* [REQUEST 1]
Set down the passage of the Hendrix professor article that begins with "Hendrix professor honored" and ends with "people person, too.", copying it word for word.
* [REQUEST 2]
Answer these questions from the article about the Hendrix professor:
(a) How old is Lyle Rupert?
(b) What title was he recently given at Hendrix College?
(c) Which of his parents did he call the word person and the music person?
* [REQUEST 3]
Can you continue the article about the Hendrix professor Lyle Rupert from the point where it stops?

* [EXERCISE TEXT]
Hendrix professor honored by faculty, students

Lyle Rupert, 57, sits in the Pecan Grove at Hendrix College in Conway.  He was recently named the school’s C. Louis and Charlotte Cabe Distinguished Professor of Economics and Business. Rupert, who is serving his 13th summer with the Arkansas Governor’s School — his 12th and final as director — also received three awards this spring.
Lyle Rupert, 57, sits in the Pecan Grove at Hendrix College in Conway. He was recently named the school’s C. Louis and Charlotte Cabe Distinguished Professor of Economics and Business. Rupert, who is serving his 13th summer with the Arkansas Governor’s School — his 12th and final as director — also received three awards this spring.

Lyle Rupert is as adept at handling a row of numbers as he is a row of musical notes; he’s an introvert and a people person, too.

“Dad was strictly the numbers guy, the logic. Mom was the word person and the music person. I got the best of both worlds,” Rupert said.

* [INFORMATION GIVEN]
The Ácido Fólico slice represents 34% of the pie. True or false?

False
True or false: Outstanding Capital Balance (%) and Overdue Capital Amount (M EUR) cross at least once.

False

==

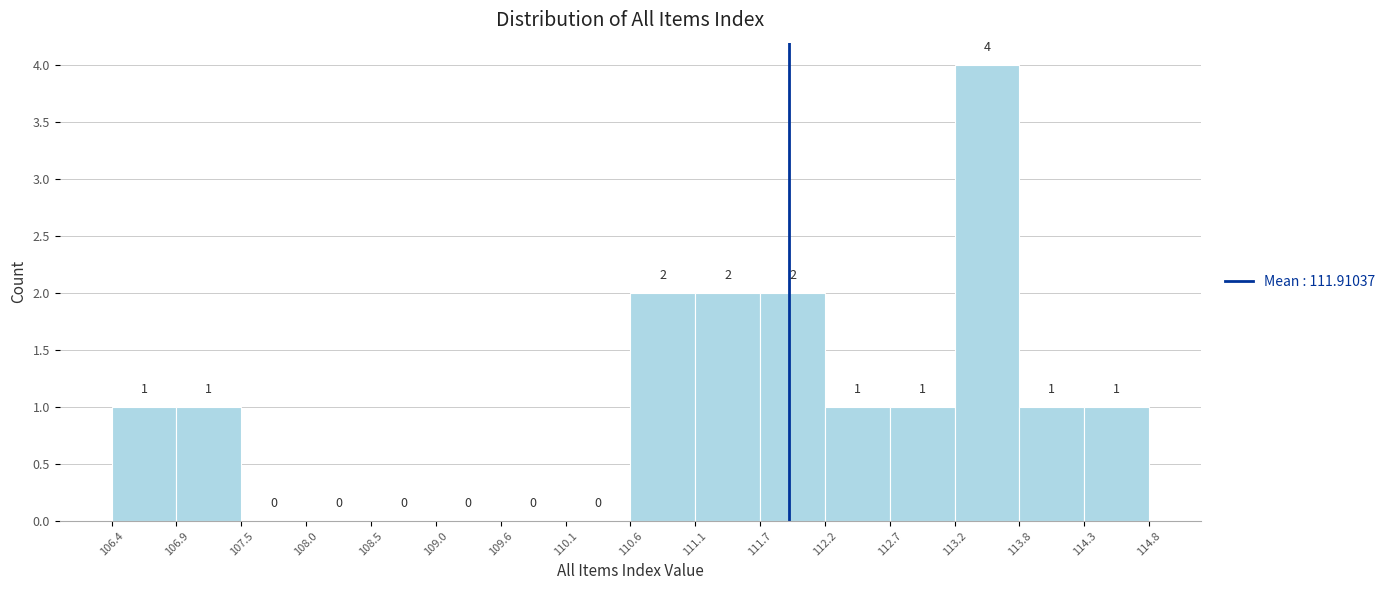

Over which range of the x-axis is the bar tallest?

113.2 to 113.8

---

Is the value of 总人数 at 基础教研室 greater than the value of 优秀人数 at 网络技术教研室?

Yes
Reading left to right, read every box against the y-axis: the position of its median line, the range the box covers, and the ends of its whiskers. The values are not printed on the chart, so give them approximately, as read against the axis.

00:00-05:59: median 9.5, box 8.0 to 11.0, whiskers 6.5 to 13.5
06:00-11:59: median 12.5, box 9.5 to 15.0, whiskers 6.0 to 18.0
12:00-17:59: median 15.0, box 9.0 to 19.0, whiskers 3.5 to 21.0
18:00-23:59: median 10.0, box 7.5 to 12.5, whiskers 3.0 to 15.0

* [EXERCISE RESPONSE 1]
Hendrix professor honored by faculty, students

Lyle Rupert, 57, sits in the Pecan Grove at Hendrix College in Conway.  He was recently named the school’s C. Louis and Charlotte Cabe Distinguished Professor of Economics and Business. Rupert, who is serving his 13th summer with the Arkansas Governor’s School — his 12th and final as director — also received three awards this spring.
Lyle Rupert, 57, sits in the Pecan Grove at Hendrix College in Conway. He was recently named the school’s C. Louis and Charlotte Cabe Distinguished Professor of Economics and Business. Rupert, who is serving his 13th summer with the Arkansas Governor’s School — his 12th and final as director — also received three awards this spring.

Lyle Rupert is as adept at handling a row of numbers as he is a row of musical notes; he’s an introvert and a people person, too.

* [EXERCISE RESPONSE 2]
(a) 57
(b) C. Louis and Charlotte Cabe Distinguished Professor of Economics and Business
(c) His mom

* [EXERCISE RESPONSE 3]
Rupert, a professor of economics and business at Hendrix College in Conway, hit the jackpot this year with four honors that reflect the many facets of his personality.

“Do they know something I don’t?” he said, laughing. “For some reason, all four of the things hit me in one year.”

Those honors include the following:

• The 2017-2018 United Methodist Church Exemplary Teaching Award, which recognizes a faculty member who demonstrates excellence in teaching, civility and concern for students and colleagues, commitment to value-centered education and service to students, the institution and community.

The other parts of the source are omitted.